Дональд усадил Джи Би в грязную «тойоту». Она оделась в простую льняную блузку в зелено-белую полоску, голубую джинсовую юбку, голову ее прикрывал черно-белый платок, а большие солнечные очки закрывали половину лица.
Ей казалось, что в таком наряде она выглядит совершенно незаметной — типичная туристка.
— Залезай скорее, пока кто-нибудь не узнал тебя, — сказал ей Дональд, помогая забраться в машину.
Джо-Бет чудесным образом шла на выздоровление. Она снова стала Джи Би, Старфайер ушла из ее жизни, чтобы уже никогда не вернуться, а вместе с ней ушла и аура Виктора Даймонда.
Девушка отмела от себя еще один кусок жизни с такой же легкостью, с какой змея меняет кожу.
— Я уже к этому привыкла, — сказала она Сенту, высунувшись из окна машины, чтобы поцеловать его на прощание, — но клянусь, что это в последний раз. Сейчас я поеду в Напу, где буду выращивать виноград и воспитывать моего ребенка.
Джи Би выглядела веселой, и улыбка не сходила с ее губ. Вера никогда ее такой раньше не видела.
— Мы остановимся на ночь в Биг-Суре.
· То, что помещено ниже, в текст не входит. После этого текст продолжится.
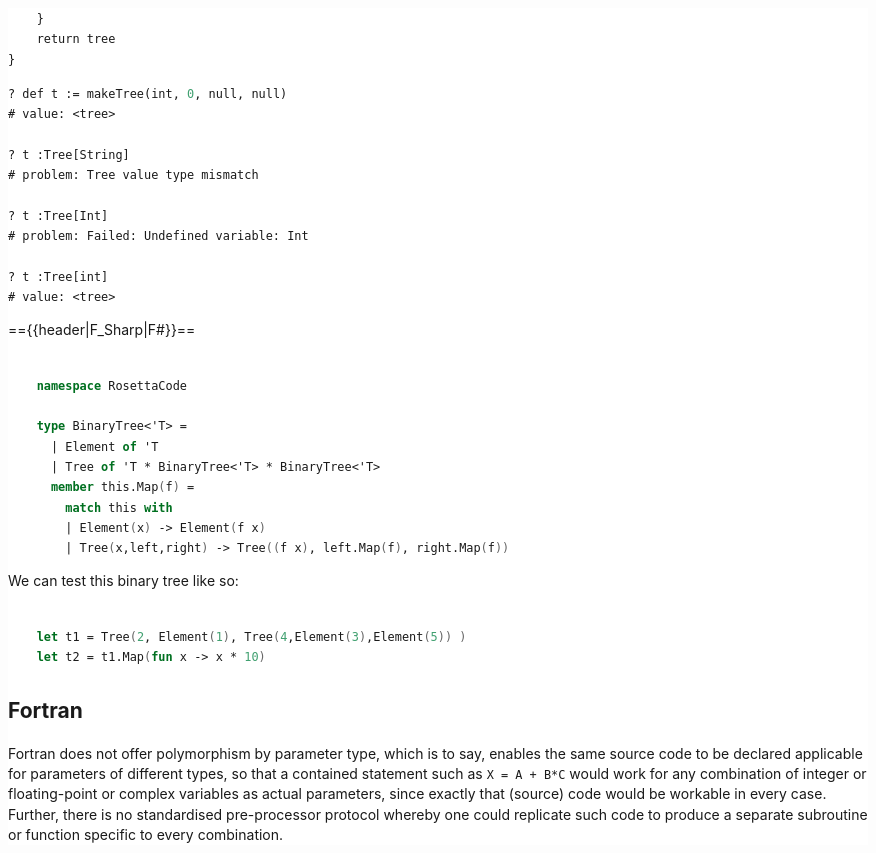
 ```e
    }
    return tree
}
```



```e
? def t := makeTree(int, 0, null, null)
# value: <tree>

? t :Tree[String]
# problem: Tree value type mismatch

? t :Tree[Int]
# problem: Failed: Undefined variable: Int

? t :Tree[int]
# value: <tree>
```



=={{header|F_Sharp|F#}}==


```fsharp

    namespace RosettaCode

    type BinaryTree<'T> = 
      | Element of 'T 
      | Tree of 'T * BinaryTree<'T> * BinaryTree<'T>
      member this.Map(f) =
        match this with
        | Element(x) -> Element(f x)
        | Tree(x,left,right) -> Tree((f x), left.Map(f), right.Map(f))

```


We can test this binary tree like so:

```fsharp

    let t1 = Tree(2, Element(1), Tree(4,Element(3),Element(5)) )
    let t2 = t1.Map(fun x -> x * 10)

```




## Fortran

Fortran does not offer polymorphism by parameter type, which is to say, enables the same source code to be declared applicable for parameters of different types, so that a contained statement such as <code>X = A + B*C</code> would work for any combination of integer or floating-point or complex variables as actual parameters, since exactly that (source) code would be workable in every case. Further, there is no standardised pre-processor protocol whereby one could replicate such code to produce a separate subroutine or function specific to every combination.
Затем приедем в «Дубы», и я никогда оттуда не уеду.
Она наотрез отказалась присутствовать на похоронах Даймонда, которые вызывали у нее страх, смешанный с отвращением, и поэтому Сент и Вера поехали одни, так как Сент внезапно оказался в нелегком положении наследника монарха.
Король умер, да здравствует король!
Они с Верой ехали в черном лимузине Дэвида Циммермана, следовавшем сразу за катафалком и возглавлявшем вереницу таких же черных лимузинов, свет фар которых пробивался сквозь пелену дождя.
После кремации Сенту вручили урну с прахом Даймонда, который, согласно его завещанию, должен быть развеян над пляжем Малибу, рядом с его домом, который по его воле переходил к Джи Би вместе со значительной суммой денег.
— Мне он не нужен, — решительно возразила Джи Би. — Делайте с ним что хотите. Я никогда туда больше не войду.
Она наотрез отказалась забрать даже свои личные вещи.
— Я ненавижу этот дом и не хочу, чтобы хоть что-то напоминало мне о нем. Все это принадлежит Старфайер, а у меня с ней нет ничего общего. Деньги Даймонда мне тоже не нужны, они дурно пахнут.
— Деньги есть деньги, — ответил Сент. — Просто люди не всегда зарабатывают их честным способом. Если они не нужны тебе лично, то сделай на них что-нибудь хорошее, например, обеспечь свою мать до конца жизни или открой приют для сирот. Я думаю, ты сама найдешь им хорошее применение.